• EXERCISE TEXT:
══════════
Storm Sandy: Eastern US gets back on its feet
Businesses and services in the north-eastern US are reopening after two days of closure forced by the storm, Sandy.
Flights have resumed to airports in New York. Some federal offices and schools were working on Wednesday, and Wall Street is trading again.
But many homes still have no power and more than 40 people are dead.
President Barack Obama, who has put campaigning on hold, is on his way to visit affected areas in New Jersey with Republican Governor Chris Christie.
Across the north-east, 6.2m homes and businesses are without power because of the storm, says the US Department of Energy.
New York Governor Andrew Cuomo said: "We have not seen damage like this in a generation."
He announced on Wednesday that partial subway service would begin running on Thursday.
At the Scene
Having removed himself from the election campaign to concentrate on the storm, President Obama will now see at first hand just how destructive Hurricane Sandy has been. He'll travel to Atlantic City where the Republican governor, Chris Christie - normally a fierce critic - will show him scenes of widespread destruction along the Jersey Shore.
══════════
• WORK TASK 1: Render the records' lines as a JSON list of strings, one string per line with blank lines omitted, starting at the line containing "Referenced Standards |" and ending at the line containing "For region codes, ISO", both included.
• WORK TASK 2: Please extend the Storm Sandy article beyond its final sentence.
The Storm Sandy article and the records are unrelated material.

• ENTRIES PROVIDED:
══════════
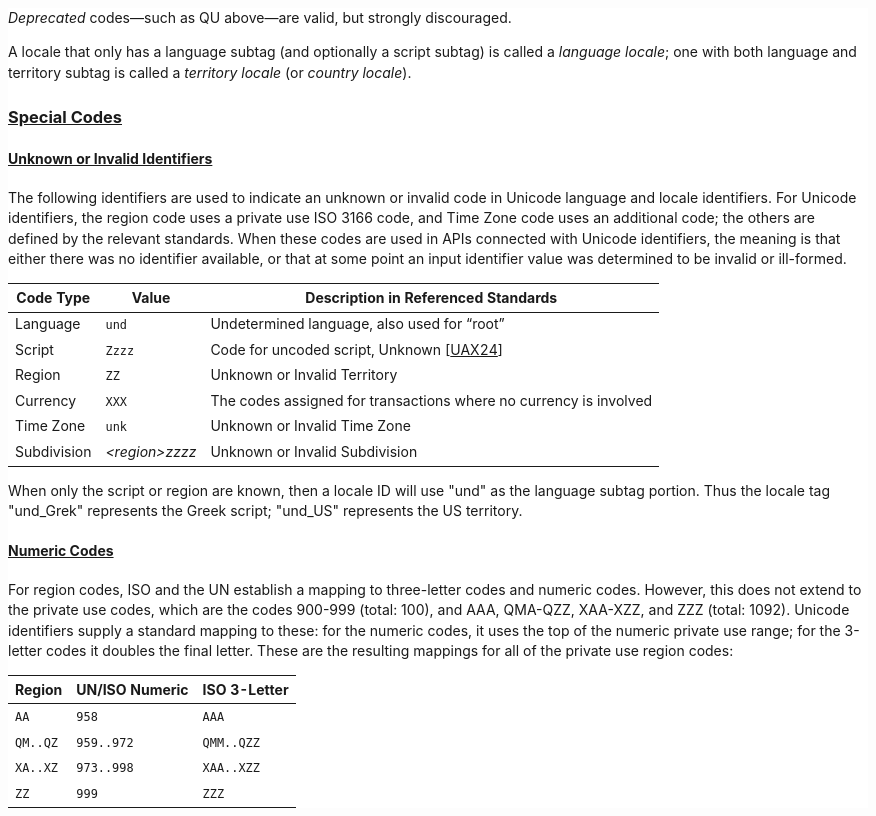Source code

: _Deprecated_ codes—such as QU above—are valid, but strongly discouraged.

A locale that only has a language subtag (and optionally a script subtag) is called a _language locale_; one with both language and territory subtag is called a _territory locale_ (or _country locale_).

### <a name="Special_Codes" href="#Special_Codes">Special Codes</a>

#### <a name="Unknown_or_Invalid_Identifiers" href="#Unknown_or_Invalid_Identifiers">Unknown or Invalid Identifiers</a>

The following identifiers are used to indicate an unknown or invalid code in Unicode language and locale identifiers. For Unicode identifiers, the region code uses a private use ISO 3166 code, and Time Zone code uses an additional code; the others are defined by the relevant standards. When these codes are used in APIs connected with Unicode identifiers, the meaning is that either there was no identifier available, or that at some point an input identifier value was determined to be invalid or ill-formed.

| Code Type   | Value  | Description in Referenced Standards |
| ----------- | ------ | ----------------------------------- |
| Language    | `und`  | Undetermined language, also used for “root” |
| Script      | `Zzzz` | Code for uncoded script, Unknown [[UAX24](https://www.unicode.org/reports/tr41/#UAX24)] |
| Region      | `ZZ`   | Unknown or Invalid Territory |
| Currency    | `XXX`  | The codes assigned for transactions where no currency is involved |
| Time Zone   | `unk`  | Unknown or Invalid Time Zone |
| Subdivision | _\<region>zzzz_ | Unknown or Invalid Subdivision |

When only the script or region are known, then a locale ID will use "und" as the language subtag portion. Thus the locale tag "und_Grek" represents the Greek script; "und_US" represents the US territory.

#### <a name="Numeric_Codes" href="#Numeric_Codes">Numeric Codes</a>

For region codes, ISO and the UN establish a mapping to three-letter codes and numeric codes. However, this does not extend to the private use codes, which are the codes 900-999 (total: 100), and AAA, QMA-QZZ, XAA-XZZ, and ZZZ (total: 1092). Unicode identifiers supply a standard mapping to these: for the numeric codes, it uses the top of the numeric private use range; for the 3-letter codes it doubles the final letter. These are the resulting mappings for all of the private use region codes:

| Region   | UN/ISO Numeric | ISO 3-Letter |
| -------- | -------------- | ------------ |
| `AA`     | `958`          | `AAA`        |
| `QM..QZ` | `959..972`     | `QMM..QZZ`   |
| `XA..XZ` | `973..998`     | `XAA..XZZ`   |
| `ZZ`     | `999`          | `ZZZ`        |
══════════
• WRITTEN REPLY 1:
[
  "| Code Type   | Value  | Description in Referenced Standards |",
  "| ----------- | ------ | ----------------------------------- |",
  "| Language    | `und`  | Undetermined language, also used for “root” |",
  "| Script      | `Zzzz` | Code for uncoded script, Unknown [[UAX24](https://www.unicode.org/reports/tr41/#UAX24)] |",
  "| Region      | `ZZ`   | Unknown or Invalid Territory |",
  "| Currency    | `XXX`  | The codes assigned for transactions where no currency is involved |",
  "| Time Zone   | `unk`  | Unknown or Invalid Time Zone |",
  "| Subdivision | _\\<region>zzzz_ | Unknown or Invalid Subdivision |",
  "When only the script or region are known, then a locale ID will use \"und\" as the language subtag portion. Thus the locale tag \"und_Grek\" represents the Greek script; \"und_US\" represents the US territory.",
  "#### <a name=\"Numeric_Codes\" href=\"#Numeric_Codes\">Numeric Codes</a>",
  "For region codes, ISO and the UN establish a mapping to three-letter codes and numeric codes. However, this does not extend to the private use codes, which are the codes 900-999 (total: 100), and AAA, QMA-QZZ, XAA-XZZ, and ZZZ (total: 1092). Unicode identifiers supply a standard mapping to these: for the numeric codes, it uses the top of the numeric private use range; for the 3-letter codes it doubles the final letter. These are the resulting mappings for all of the private use region codes:"
]

• WRITTEN REPLY 2:
They'll meet some of those who have lost homes, as well as the emergency teams who have been working around the clock since the weekend. Across several states, tens of thousands of people spent a second night in school gymnasiums, community centres and hotel rooms, with or without electricity.
In a converted detention centre in Teterboro, across the Hudson River from upper Manhattan, I found evacuees receiving food and a bed for the night, but anxious about their flooded homes. In the nearby communities of Little Ferry and Moonachie, the streets were dark, deserted and, in some places, still under water.
Limited service could restart on New York's Metro North and Long Island Rail Road services on Wednesday afternoon, he added.
Trams, buses and ferries were also resuming service, while most of New York's bridges have been re-opened.
The storm left New York's subway system with the worst damage in its 108-year history, said officials.
Train tunnels were flooded and electrical equipment will have to be cleaned before the network can reopen.
There was traffic gridlock during Wednesday morning's commute.
The cost of clearing up after the storm has been estimated at $30-40bn (£18-24bn).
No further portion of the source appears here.